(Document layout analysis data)
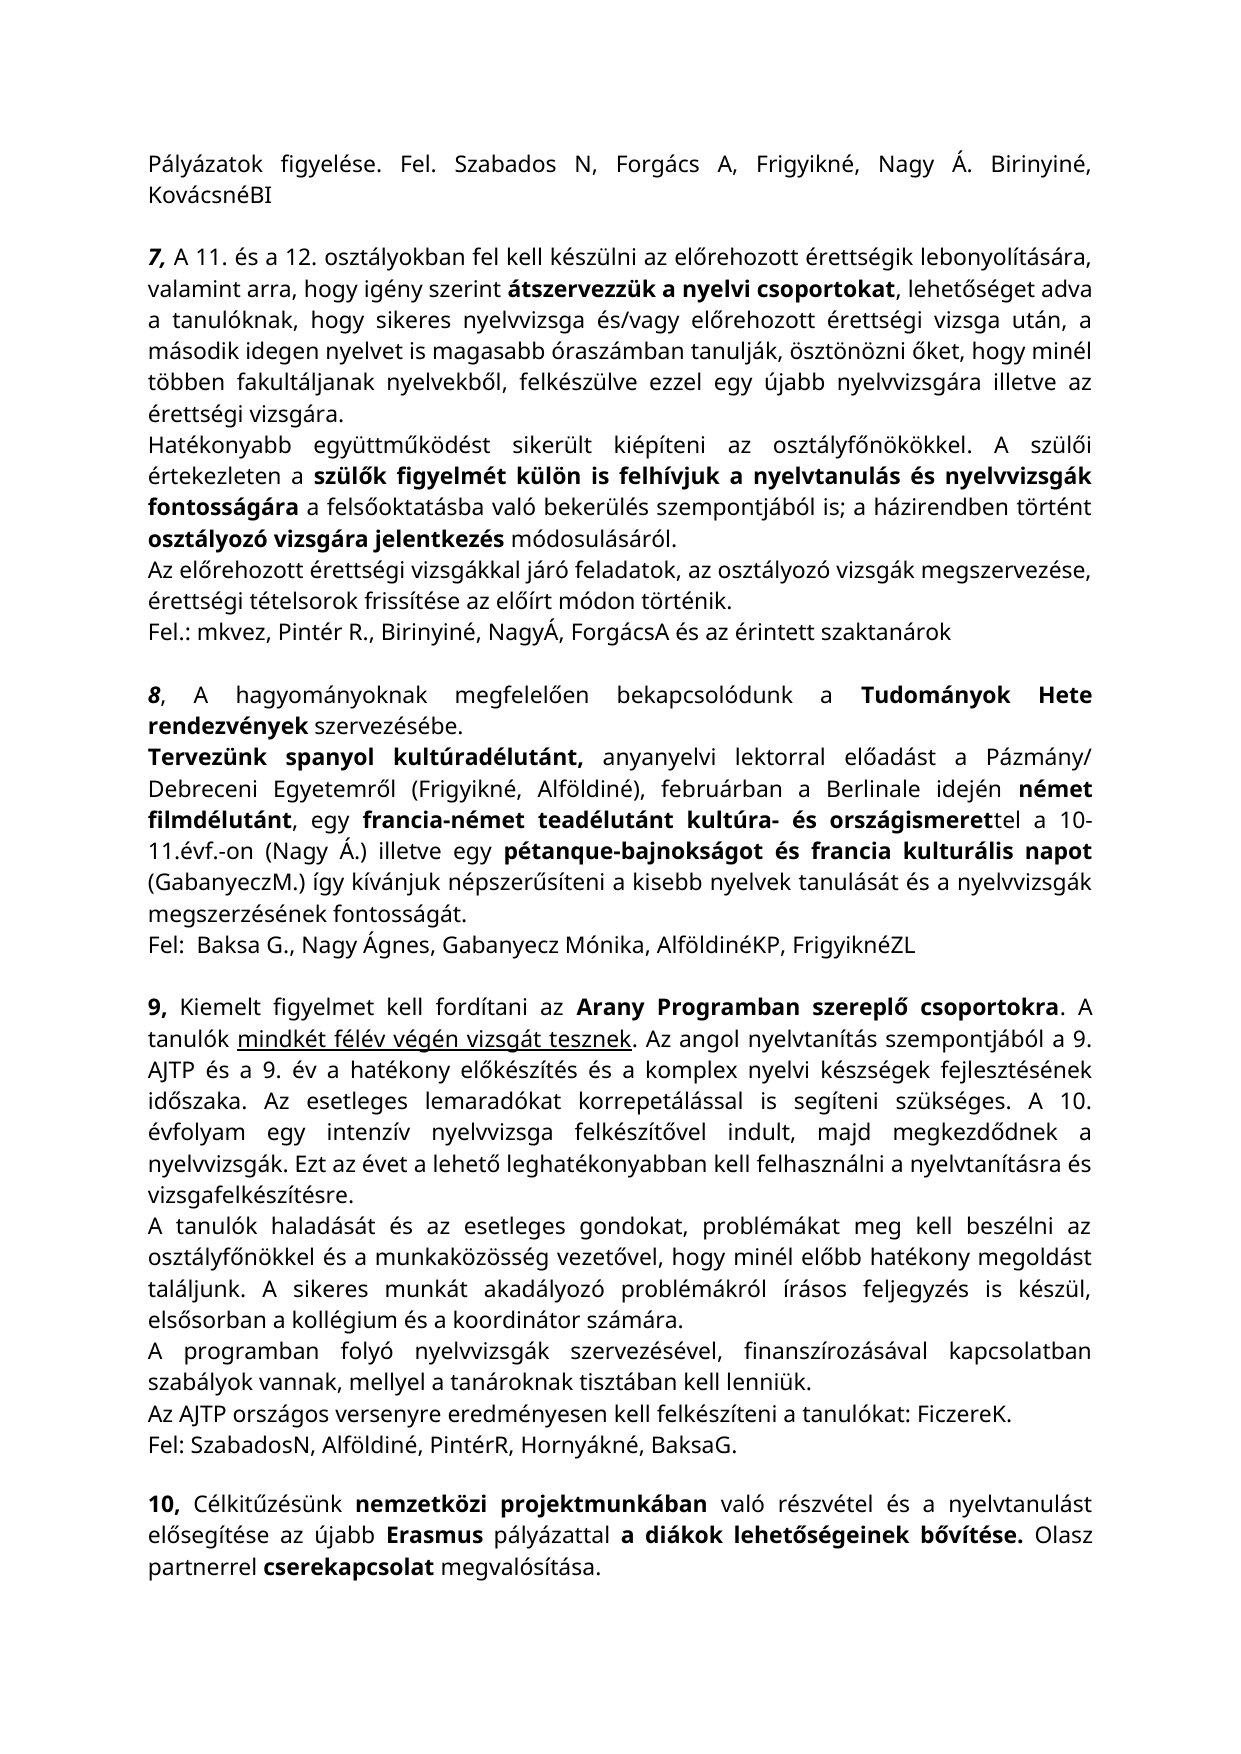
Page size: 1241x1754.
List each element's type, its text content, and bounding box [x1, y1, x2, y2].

text A tanulók haladását és az esetleges gondokat, problémákat meg kell beszélni az osztályfőnökkel és a munkaközösség vezetővel, hogy minél előbb hatékony megoldást találjunk. A sikeres munkát akadályozó problémákról írásos feljegyzés is készül, elsősorban a kollégium és a koordinátor számára. [148, 1210, 1093, 1335]
text A programban folyó nyelvvizsgák szervezésével, finanszírozásával kapcsolatban szabályok vannak, mellyel a tanároknak tisztában kell lenniük. [148, 1335, 1093, 1398]
text Pályázatok figyelése. Fel. Szabados N, Forgács A, Frigyikné, Nagy Á. Birinyiné, KovácsnéBI [148, 148, 1093, 210]
text Fel.: mkvez, Pintér R., Birinyiné, NagyÁ, ForgácsA és az érintett szaktanárok [148, 616, 1093, 648]
text hagyományoknak megfelelően bekapcsolódunk a Tudományok Hete rendezvények szervezésébe. [148, 679, 1093, 741]
text Az AJTP országos versenyre eredményesen kell felkészíteni a tanulókat: FiczereK. [148, 1398, 1093, 1429]
text Fel: SzabadosN, Alföldiné, PintérR, Hornyákné, BaksaG. [148, 1429, 1093, 1460]
text 9, Kiemelt figyelmet kell fordítani az Arany Programban szereplő csoportokra. A tanulók mindkét félév végén vizsgát tesznek. Az angol nyelvtanítás szempontjából a 9. AJTP és a 9. év a hatékony előkészítés és a komplex nyelvi készségek fejlesztésének időszaka. Az esetleges lemaradókat korrepetálással is segíteni szükséges. A 10. évfolyam egy intenzív nyelvvizsga felkészítővel indult, majd megkezdődnek a nyelvvizsgák. Ezt az évet a lehető leghatékonyabban kell felhasználni a nyelvtanításra és vizsgafelkészítésre. [148, 991, 1093, 1210]
text 10, Célkitűzésünk nemzetközi projektmunkában való részvétel és a nyelvtanulást elősegítése az újabb Erasmus pályázattal a diákok lehetőségeinek bővítése. Olasz partnerrel cserekapcsolat megvalósítása. [148, 1488, 1093, 1582]
text 11. és a 12. osztályokban fel kell készülni az előrehozott érettségik lebonyolítására, valamint arra, hogy igény szerint átszervezzük a nyelvi csoportokat, lehetőséget adva a tanulóknak, hogy sikeres nyelvvizsga és/vagy előrehozott érettségi vizsga után, a második idegen nyelvet is magasabb óraszámban tanulják, ösztönözni őket, hogy minél többen fakultáljanak nyelvekből, felkészülve ezzel egy újabb nyelvvizsgára illetve az érettségi vizsgára. [148, 241, 1093, 429]
text Az előrehozott érettségi vizsgákkal járó feladatok, az osztályozó vizsgák megszervezése, érettségi tételsorok frissítése az előírt módon történik. [148, 554, 1093, 616]
text Tervezünk spanyol kultúradélutánt, anyanyelvi lektorral előadást a Pázmány/ Debreceni Egyetemről (Frigyikné, Alföldiné), februárban a Berlinale idején német filmdélutánt, egy francia-német teadélutánt kultúra- és országismerettel a 10-11.évf.-on (Nagy Á.) illetve egy pétanque-bajnokságot és francia kulturális napot (GabanyeczM.) így kívánjuk népszerűsíteni a kisebb nyelvek tanulását és a nyelvvizsgák megszerzésének fontosságát. [148, 741, 1093, 929]
text Hatékonyabb együttműködést sikerült kiépíteni az osztályfőnökökkel. A szülői értekezleten a szülők figyelmét külön is felhívjuk a nyelvtanulás és nyelvvizsgák fontosságára a felsőoktatásba való bekerülés szempontjából is; a házirendben történt osztályozó vizsgára jelentkezés módosulásáról. [148, 429, 1093, 554]
text Fel: Baksa G., Nagy Ágnes, Gabanyecz Mónika, AlföldinéKP, FrigyiknéZL [148, 929, 1093, 960]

• _Task_
Where a picture appears, omit it; restate every other part of the entries word for word.

• _Solution to the problem_
Page size: 1241x1754.
List each element's type, its text content, and bounding box [x1, y1, x2, y2].

text A tanulók haladását és az esetleges gondokat, problémákat meg kell beszélni az osztályfőnökkel és a munkaközösség vezetővel, hogy minél előbb hatékony megoldást találjunk. A sikeres munkát akadályozó problémákról írásos feljegyzés is készül, elsősorban a kollégium és a koordinátor számára. [148, 1210, 1093, 1335]
text A programban folyó nyelvvizsgák szervezésével, finanszírozásával kapcsolatban szabályok vannak, mellyel a tanároknak tisztában kell lenniük. [148, 1335, 1093, 1398]
text Pályázatok figyelése. Fel. Szabados N, Forgács A, Frigyikné, Nagy Á. Birinyiné, KovácsnéBI [148, 148, 1093, 210]
text Fel.: mkvez, Pintér R., Birinyiné, NagyÁ, ForgácsA és az érintett szaktanárok [148, 616, 1093, 648]
text hagyományoknak megfelelően bekapcsolódunk a Tudományok Hete rendezvények szervezésébe. [148, 679, 1093, 741]
text Az AJTP országos versenyre eredményesen kell felkészíteni a tanulókat: FiczereK. [148, 1398, 1093, 1429]
text Fel: SzabadosN, Alföldiné, PintérR, Hornyákné, BaksaG. [148, 1429, 1093, 1460]
text 9, Kiemelt figyelmet kell fordítani az Arany Programban szereplő csoportokra. A tanulók mindkét félév végén vizsgát tesznek. Az angol nyelvtanítás szempontjából a 9. AJTP és a 9. év a hatékony előkészítés és a komplex nyelvi készségek fejlesztésének időszaka. Az esetleges lemaradókat korrepetálással is segíteni szükséges. A 10. évfolyam egy intenzív nyelvvizsga felkészítővel indult, majd megkezdődnek a nyelvvizsgák. Ezt az évet a lehető leghatékonyabban kell felhasználni a nyelvtanításra és vizsgafelkészítésre. [148, 991, 1093, 1210]
text 10, Célkitűzésünk nemzetközi projektmunkában való részvétel és a nyelvtanulást elősegítése az újabb Erasmus pályázattal a diákok lehetőségeinek bővítése. Olasz partnerrel cserekapcsolat megvalósítása. [148, 1488, 1093, 1582]
text 11. és a 12. osztályokban fel kell készülni az előrehozott érettségik lebonyolítására, valamint arra, hogy igény szerint átszervezzük a nyelvi csoportokat, lehetőséget adva a tanulóknak, hogy sikeres nyelvvizsga és/vagy előrehozott érettségi vizsga után, a második idegen nyelvet is magasabb óraszámban tanulják, ösztönözni őket, hogy minél többen fakultáljanak nyelvekből, felkészülve ezzel egy újabb nyelvvizsgára illetve az érettségi vizsgára. [148, 241, 1093, 429]
text Az előrehozott érettségi vizsgákkal járó feladatok, az osztályozó vizsgák megszervezése, érettségi tételsorok frissítése az előírt módon történik. [148, 554, 1093, 616]
text Tervezünk spanyol kultúradélutánt, anyanyelvi lektorral előadást a Pázmány/ Debreceni Egyetemről (Frigyikné, Alföldiné), februárban a Berlinale idején német filmdélutánt, egy francia-német teadélutánt kultúra- és országismerettel a 10-11.évf.-on (Nagy Á.) illetve egy pétanque-bajnokságot és francia kulturális napot (GabanyeczM.) így kívánjuk népszerűsíteni a kisebb nyelvek tanulását és a nyelvvizsgák megszerzésének fontosságát. [148, 741, 1093, 929]
text Hatékonyabb együttműködést sikerült kiépíteni az osztályfőnökökkel. A szülői értekezleten a szülők figyelmét külön is felhívjuk a nyelvtanulás és nyelvvizsgák fontosságára a felsőoktatásba való bekerülés szempontjából is; a házirendben történt osztályozó vizsgára jelentkezés módosulásáról. [148, 429, 1093, 554]
text Fel: Baksa G., Nagy Ágnes, Gabanyecz Mónika, AlföldinéKP, FrigyiknéZL [148, 929, 1093, 960]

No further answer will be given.